__READING TEXT__.
☆ ☆ ☆ ☆ ☆ ☆ ☆

Our Blog
Your questions answered
Your questions answered

The Terrible, Terrible State of VOIP Security, Part I

>>> This is part one of a three-part article <<<

>>> Part II

>>> Part III

The beginning of this (sad) sad story dates back to December 2012, but ends somewhere in 2016 — so it took us almost 4 years to go from unknown to the impossible. It was a journey that involved us getting to know new people and technologies. It was actually so long that by its end new protocols were introduced in the market and some old ones deprecated. It was a journey full of frustration and constant experiments with uncommon setups. Read on to see who won the battle for encryption, and what happens when you bypass standards.

This article — despite being targeted at security professionals and network engineers —provides references and explanations in an attempt to be more accessible to a broader audience.

I. Introduction

The World We Live in

VOIP[1] is slowly but surely replacing traditional telephony. Nowadays, some telecoms aren't even offering conventional phone lines anymore — just VOIP channels on top of the Internet.

Businesses are also embracing the change, happily noticing that VOIP is overall a cheaper and a more flexible solution. A new market is emerging -— hosted Virtual IP-based PBX[2] services are being offered to simplify phone system management. IP is everywhere.

☆ ☆ ☆ ☆ ☆ ☆ ☆

__DATASET CONTENT__.
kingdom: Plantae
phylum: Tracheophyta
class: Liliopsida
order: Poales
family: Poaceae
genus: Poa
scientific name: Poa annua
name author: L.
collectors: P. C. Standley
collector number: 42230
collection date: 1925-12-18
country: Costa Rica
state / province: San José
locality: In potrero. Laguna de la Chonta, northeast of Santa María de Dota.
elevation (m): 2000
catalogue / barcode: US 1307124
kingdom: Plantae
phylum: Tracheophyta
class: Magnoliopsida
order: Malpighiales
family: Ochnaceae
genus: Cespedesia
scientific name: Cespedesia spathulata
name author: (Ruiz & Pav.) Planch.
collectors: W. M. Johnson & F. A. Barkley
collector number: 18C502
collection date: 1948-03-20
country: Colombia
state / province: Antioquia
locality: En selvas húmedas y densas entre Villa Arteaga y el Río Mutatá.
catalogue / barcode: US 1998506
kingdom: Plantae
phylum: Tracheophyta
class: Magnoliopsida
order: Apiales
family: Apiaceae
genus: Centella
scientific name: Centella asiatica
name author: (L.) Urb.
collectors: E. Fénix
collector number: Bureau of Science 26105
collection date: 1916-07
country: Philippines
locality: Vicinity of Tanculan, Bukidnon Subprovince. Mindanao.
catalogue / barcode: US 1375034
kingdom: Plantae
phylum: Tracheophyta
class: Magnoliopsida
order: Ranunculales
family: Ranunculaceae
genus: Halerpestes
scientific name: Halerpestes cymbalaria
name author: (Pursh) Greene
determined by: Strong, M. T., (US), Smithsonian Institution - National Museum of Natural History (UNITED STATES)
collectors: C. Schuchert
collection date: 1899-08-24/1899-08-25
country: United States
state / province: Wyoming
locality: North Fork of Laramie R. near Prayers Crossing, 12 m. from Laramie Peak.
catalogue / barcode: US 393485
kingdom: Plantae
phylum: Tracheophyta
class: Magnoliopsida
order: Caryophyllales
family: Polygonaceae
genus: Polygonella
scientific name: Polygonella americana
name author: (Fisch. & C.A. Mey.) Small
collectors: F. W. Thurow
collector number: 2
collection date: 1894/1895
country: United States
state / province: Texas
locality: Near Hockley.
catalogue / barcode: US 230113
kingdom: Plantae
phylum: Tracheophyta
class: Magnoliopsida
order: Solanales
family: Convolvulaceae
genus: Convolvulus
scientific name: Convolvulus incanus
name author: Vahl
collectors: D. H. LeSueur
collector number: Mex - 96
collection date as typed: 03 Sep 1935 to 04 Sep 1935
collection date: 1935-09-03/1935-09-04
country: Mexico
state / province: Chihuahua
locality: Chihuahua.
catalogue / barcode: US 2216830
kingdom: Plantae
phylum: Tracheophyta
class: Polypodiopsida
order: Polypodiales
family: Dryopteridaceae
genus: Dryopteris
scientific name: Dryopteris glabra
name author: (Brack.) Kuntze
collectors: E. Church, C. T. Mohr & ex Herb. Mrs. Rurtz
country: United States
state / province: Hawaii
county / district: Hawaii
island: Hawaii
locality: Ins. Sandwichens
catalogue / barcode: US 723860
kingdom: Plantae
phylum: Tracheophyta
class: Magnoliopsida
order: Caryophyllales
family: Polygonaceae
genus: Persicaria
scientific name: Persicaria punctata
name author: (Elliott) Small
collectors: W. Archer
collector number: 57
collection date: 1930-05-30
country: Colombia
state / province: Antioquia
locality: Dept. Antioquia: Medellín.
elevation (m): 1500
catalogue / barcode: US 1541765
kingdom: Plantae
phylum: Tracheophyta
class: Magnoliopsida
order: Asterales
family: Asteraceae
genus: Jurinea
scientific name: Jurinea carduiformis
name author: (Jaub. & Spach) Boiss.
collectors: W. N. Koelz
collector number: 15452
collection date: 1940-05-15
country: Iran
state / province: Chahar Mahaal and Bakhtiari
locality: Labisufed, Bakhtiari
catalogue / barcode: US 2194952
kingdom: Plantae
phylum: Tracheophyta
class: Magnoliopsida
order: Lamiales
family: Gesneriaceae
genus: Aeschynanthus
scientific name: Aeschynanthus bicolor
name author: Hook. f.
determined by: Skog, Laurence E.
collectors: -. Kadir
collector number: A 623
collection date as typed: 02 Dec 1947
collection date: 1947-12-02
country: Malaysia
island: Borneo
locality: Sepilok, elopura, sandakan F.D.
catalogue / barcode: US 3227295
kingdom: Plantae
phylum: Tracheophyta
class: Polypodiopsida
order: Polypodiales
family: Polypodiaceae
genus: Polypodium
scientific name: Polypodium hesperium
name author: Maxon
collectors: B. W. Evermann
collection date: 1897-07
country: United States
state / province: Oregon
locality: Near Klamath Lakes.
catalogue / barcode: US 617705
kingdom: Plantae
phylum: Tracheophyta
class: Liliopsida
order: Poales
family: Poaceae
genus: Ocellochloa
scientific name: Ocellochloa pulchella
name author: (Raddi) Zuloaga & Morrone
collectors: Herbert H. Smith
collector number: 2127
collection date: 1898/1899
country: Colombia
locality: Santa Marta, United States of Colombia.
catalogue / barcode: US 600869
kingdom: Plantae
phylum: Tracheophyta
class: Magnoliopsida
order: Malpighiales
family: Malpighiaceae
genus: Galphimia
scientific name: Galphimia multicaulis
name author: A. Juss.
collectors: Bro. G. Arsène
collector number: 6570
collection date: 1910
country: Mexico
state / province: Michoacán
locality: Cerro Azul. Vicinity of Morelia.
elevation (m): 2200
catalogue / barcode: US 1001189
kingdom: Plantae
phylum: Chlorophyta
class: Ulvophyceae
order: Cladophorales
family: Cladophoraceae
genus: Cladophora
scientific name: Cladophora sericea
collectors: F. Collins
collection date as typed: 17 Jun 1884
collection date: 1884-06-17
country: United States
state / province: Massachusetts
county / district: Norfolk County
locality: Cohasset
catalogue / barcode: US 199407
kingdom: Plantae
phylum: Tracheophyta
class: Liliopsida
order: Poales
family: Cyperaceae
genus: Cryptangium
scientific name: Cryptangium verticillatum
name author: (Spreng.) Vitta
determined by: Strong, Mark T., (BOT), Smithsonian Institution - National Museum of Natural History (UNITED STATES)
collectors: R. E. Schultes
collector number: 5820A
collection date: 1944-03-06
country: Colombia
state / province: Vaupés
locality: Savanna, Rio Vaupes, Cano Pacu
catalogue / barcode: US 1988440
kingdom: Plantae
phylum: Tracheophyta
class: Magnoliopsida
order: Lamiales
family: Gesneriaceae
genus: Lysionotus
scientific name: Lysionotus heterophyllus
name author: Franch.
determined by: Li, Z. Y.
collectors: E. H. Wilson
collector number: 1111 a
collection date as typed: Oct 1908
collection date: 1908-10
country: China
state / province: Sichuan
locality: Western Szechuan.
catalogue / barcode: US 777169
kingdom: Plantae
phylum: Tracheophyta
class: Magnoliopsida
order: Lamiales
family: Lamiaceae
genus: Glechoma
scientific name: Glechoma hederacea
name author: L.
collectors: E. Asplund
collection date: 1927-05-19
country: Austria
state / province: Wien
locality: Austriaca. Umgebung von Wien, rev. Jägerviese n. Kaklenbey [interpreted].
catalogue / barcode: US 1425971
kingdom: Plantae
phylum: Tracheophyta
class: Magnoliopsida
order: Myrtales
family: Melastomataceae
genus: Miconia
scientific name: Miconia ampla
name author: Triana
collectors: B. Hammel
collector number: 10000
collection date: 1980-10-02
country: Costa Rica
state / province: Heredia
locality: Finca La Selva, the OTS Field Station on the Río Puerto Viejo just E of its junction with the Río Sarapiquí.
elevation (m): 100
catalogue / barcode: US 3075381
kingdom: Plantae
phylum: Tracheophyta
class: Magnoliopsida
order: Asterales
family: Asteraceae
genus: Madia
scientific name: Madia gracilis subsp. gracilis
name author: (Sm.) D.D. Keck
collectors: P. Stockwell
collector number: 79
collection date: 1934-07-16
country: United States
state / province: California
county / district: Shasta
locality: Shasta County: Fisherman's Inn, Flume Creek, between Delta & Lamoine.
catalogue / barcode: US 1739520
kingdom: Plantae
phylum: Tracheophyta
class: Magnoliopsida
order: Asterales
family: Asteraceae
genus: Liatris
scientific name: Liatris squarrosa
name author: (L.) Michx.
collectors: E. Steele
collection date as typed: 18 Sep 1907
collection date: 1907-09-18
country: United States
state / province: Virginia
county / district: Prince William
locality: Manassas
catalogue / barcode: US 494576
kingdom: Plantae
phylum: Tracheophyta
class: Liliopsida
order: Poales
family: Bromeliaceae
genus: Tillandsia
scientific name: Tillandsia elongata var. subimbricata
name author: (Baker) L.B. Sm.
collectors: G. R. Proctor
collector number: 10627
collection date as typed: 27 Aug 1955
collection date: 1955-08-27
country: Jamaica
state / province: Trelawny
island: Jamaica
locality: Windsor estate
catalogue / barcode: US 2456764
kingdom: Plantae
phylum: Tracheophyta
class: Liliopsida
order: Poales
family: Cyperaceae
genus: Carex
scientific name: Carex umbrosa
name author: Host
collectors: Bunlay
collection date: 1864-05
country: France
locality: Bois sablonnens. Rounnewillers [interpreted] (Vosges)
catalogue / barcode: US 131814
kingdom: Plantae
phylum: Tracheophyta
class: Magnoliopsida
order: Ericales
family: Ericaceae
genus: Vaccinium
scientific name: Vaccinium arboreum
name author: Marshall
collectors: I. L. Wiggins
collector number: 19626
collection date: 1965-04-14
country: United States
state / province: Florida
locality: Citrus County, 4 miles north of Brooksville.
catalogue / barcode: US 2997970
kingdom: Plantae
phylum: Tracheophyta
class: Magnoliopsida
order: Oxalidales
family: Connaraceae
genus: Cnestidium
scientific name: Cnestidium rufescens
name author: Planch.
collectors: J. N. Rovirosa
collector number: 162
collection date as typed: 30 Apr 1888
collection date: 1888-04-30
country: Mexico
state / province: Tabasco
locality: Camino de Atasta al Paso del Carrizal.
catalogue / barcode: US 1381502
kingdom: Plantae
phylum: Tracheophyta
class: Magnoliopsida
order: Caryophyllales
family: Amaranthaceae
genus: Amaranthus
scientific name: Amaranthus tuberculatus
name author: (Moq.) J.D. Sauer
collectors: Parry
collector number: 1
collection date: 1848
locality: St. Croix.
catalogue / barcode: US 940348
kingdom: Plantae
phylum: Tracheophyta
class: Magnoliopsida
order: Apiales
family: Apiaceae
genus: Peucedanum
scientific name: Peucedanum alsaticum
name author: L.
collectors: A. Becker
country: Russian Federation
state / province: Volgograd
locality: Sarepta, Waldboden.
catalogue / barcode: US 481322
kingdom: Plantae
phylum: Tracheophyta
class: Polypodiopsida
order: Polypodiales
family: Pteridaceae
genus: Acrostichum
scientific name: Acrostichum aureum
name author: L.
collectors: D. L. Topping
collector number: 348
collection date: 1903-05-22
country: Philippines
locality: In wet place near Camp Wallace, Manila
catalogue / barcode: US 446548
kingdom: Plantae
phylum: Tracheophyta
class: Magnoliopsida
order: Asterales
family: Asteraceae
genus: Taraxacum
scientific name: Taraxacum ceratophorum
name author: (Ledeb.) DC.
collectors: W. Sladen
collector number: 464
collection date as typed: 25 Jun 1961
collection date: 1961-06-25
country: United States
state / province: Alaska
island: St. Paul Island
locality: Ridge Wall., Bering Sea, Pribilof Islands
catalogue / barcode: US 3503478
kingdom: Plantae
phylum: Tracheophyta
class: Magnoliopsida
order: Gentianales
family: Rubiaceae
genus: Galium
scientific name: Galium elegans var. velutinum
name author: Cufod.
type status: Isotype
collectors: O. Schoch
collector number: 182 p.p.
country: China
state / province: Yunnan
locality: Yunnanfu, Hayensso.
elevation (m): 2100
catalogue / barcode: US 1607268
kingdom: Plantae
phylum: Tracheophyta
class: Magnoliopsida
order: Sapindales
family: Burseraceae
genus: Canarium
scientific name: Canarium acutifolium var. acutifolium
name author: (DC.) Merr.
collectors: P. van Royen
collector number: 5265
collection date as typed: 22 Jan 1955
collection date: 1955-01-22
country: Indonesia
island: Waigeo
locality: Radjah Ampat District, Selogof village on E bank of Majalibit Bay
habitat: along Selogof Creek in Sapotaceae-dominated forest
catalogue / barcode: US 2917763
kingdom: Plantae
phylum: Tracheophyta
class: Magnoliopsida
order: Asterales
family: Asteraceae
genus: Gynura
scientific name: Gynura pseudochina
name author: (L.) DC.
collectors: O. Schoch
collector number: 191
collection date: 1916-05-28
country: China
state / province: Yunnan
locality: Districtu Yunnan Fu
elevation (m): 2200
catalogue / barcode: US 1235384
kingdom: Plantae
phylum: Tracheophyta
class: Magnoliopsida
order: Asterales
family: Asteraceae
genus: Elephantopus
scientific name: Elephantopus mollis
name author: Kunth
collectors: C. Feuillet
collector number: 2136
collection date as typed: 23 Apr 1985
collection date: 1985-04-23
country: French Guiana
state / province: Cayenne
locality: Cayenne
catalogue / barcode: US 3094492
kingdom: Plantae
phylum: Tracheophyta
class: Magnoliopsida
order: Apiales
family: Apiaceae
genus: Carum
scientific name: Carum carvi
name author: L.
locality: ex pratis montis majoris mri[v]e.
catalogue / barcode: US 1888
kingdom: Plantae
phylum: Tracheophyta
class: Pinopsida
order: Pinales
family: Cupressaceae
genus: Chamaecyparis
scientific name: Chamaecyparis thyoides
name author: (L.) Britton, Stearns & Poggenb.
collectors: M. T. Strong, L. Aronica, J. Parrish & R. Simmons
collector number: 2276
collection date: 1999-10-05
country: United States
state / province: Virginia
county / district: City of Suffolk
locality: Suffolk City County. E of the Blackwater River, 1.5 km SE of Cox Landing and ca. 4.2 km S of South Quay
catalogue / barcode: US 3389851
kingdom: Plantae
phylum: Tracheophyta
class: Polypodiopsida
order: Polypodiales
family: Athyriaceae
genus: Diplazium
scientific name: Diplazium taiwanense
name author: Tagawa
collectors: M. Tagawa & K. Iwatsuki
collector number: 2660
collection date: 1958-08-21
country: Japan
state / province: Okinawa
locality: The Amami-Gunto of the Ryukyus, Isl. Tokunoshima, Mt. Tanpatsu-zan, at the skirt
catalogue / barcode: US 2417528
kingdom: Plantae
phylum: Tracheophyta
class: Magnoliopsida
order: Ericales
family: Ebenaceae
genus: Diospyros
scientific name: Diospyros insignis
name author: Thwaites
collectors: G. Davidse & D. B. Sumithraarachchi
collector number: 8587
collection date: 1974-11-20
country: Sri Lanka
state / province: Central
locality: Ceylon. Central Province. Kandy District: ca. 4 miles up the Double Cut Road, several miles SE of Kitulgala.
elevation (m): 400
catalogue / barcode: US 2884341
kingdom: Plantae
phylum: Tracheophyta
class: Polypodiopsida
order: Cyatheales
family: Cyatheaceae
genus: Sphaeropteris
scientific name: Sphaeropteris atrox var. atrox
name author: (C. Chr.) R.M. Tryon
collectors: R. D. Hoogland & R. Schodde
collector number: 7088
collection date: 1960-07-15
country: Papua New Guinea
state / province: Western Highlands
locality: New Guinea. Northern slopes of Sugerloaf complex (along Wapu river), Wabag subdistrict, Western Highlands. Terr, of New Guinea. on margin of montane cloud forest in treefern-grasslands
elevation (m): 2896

☆ ☆ ☆ ☆ ☆ ☆ ☆

Reproduce the stretch of the VOIP security post from "This article —" through "IP is everywhere.". The entries come from a separate source.

This article — despite being targeted at security professionals and network engineers —provides references and explanations in an attempt to be more accessible to a broader audience.

I. Introduction

The World We Live in

VOIP[1] is slowly but surely replacing traditional telephony. Nowadays, some telecoms aren't even offering conventional phone lines anymore — just VOIP channels on top of the Internet.

Businesses are also embracing the change, happily noticing that VOIP is overall a cheaper and a more flexible solution. A new market is emerging -— hosted Virtual IP-based PBX[2] services are being offered to simplify phone system management. IP is everywhere.